The play, unfortunately, did not get better. The town’s people looked down on the orphans and their care provider, viewing them only as a problem. The orphans talked about all the foster families they had been ‘through’ (they each counted off how many they had been in), how as a foster child you just knew you didn’t belong, and things foster families dislike. One actor actually said, “They don’t like it when you wet the bed.”

The focus of the play was the orphanage director’s idea to farm each of the kids out to a different town family for Christmas Eve dinner, an overnight stay, and presents. (We never met any member of the receiving town families.) Then the next day, the kids all returned to the orphanage. There was a side character who suddenly at the end of the play became wealthy and decided to give each of the orphans a college education (and we heard what each of the main-character orphans goes on to be/do).

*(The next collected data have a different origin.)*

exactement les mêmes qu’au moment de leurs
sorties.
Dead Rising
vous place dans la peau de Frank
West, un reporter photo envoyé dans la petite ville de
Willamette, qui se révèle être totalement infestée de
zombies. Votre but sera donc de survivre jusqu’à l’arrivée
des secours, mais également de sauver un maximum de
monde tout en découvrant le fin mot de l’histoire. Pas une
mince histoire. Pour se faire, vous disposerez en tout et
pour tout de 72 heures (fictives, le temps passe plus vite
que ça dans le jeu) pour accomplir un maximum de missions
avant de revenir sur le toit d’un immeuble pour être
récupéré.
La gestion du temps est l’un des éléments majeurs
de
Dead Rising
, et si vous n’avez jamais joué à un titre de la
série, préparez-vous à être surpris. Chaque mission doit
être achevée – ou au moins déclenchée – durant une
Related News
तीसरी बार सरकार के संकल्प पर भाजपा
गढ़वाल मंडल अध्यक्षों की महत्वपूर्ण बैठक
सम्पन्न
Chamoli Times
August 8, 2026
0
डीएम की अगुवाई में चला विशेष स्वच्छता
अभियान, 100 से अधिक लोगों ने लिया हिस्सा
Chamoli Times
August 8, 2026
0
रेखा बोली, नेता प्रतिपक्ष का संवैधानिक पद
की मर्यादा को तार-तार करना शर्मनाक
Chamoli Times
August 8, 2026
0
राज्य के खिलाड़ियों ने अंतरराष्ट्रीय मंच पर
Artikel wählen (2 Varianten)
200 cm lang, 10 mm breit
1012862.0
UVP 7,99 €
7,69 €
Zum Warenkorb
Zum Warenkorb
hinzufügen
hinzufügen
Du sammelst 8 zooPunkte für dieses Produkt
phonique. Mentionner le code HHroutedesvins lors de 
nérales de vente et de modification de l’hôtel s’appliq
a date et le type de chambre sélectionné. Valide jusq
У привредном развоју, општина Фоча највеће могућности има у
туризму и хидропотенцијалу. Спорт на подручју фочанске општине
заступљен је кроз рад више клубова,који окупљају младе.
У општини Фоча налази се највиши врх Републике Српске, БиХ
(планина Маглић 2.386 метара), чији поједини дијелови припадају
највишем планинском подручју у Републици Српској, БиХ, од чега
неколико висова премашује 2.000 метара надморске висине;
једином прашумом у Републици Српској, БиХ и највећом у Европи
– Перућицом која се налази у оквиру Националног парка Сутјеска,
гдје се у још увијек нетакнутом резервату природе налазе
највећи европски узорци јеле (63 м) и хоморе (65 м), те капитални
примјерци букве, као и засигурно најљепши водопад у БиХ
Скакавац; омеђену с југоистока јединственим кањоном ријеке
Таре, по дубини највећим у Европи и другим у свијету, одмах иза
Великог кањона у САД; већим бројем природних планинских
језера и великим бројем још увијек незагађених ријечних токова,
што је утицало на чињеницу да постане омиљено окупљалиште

One of the narrated ending lines was that each of the college-educated orphans goes on to be ‘a productive member of society’.

I found myself at an almost total loss for words trying to answer my kid’s questions on the brief car-ride home. Why, they wanted to know, were the town’s people mean to the kids (the orphans)? Why did people call them names?

How do you explain to children that some people (erroneously) believe that kids/people who are separated from their birthparents (through death or adoptive placement) are less valuable than people who grow up in their birthfamilies? How do you say to any child (especially your own child) that some people will think there must be something inherently wrong with them because their birthfamily was not able to raise them? This is a totally foreign concept to my kids. It is a totally foreign concept to me.

Then Gretel got hung-up on kids who don’t have parents. “No Mommy and no Daddy?” she kept saying. She understood that the children we saw tonight–the actors–all have parents here in our town. But the idea that there are real children out there who do not have a family . . . Rico put his sister’s crumpled face into words, “That makes me very sad,” he said. “Me too,” I replied.

We also talked about some of the kids’ friends who were adopted internationally who did live in orphanages before they joined their adoptive parents.

During intermission we ran into friends who told me there are several adopted kids in the cast, at least one who came through foster care and another through international adoption. My first thought was, Are their parents clueless? Or maybe they didn’t know the scope of the whole play because their kid just sings Christmas carols in the chorus–and the parents were as surprised as I was when they came to opening night? Or the parents think orphans as entertainment–regardless of their own child’s experience–is par for the (American) course?

I do not find anything amusing or entertaining about orphans. As my partner sarcastically said, “You don’t see the humor in a kid’s birthfamily burning up in a house fire?” (The orphan with the potted plant really bothered me.) I understand the plot device–kill off a child’s parents so they are free to have adventures the other parented children could only dream of. But there was no adventure in this play, just orphans used as the backdrop.

Why is it acceptable to keep carting out negative stereotypes and calling them entertainment? (There were several ridiculous female stereotypes in this play as well, including a gold-digging woman who even had the parents in front of me raising their eyebrows.) This children’s holiday play was a great opportunity, for the cast and the audience, to enlighten and educate while entertaining. Instead of spreading positive, beneficial ideas, this play reinforced old, false, damaging stereotypes.

A child who has been relinquished by their birthparents (or whose birthparents have died) has no control over their parental situation. They are not more or less valuable as a person because of this life circumstance. As I said to my kids tonight, and they all three nodded in solemn agreement, Every child deserves and needs a family.

And there is no reason anyone should be insensitive to children–or adults–who do not have a family to call their own.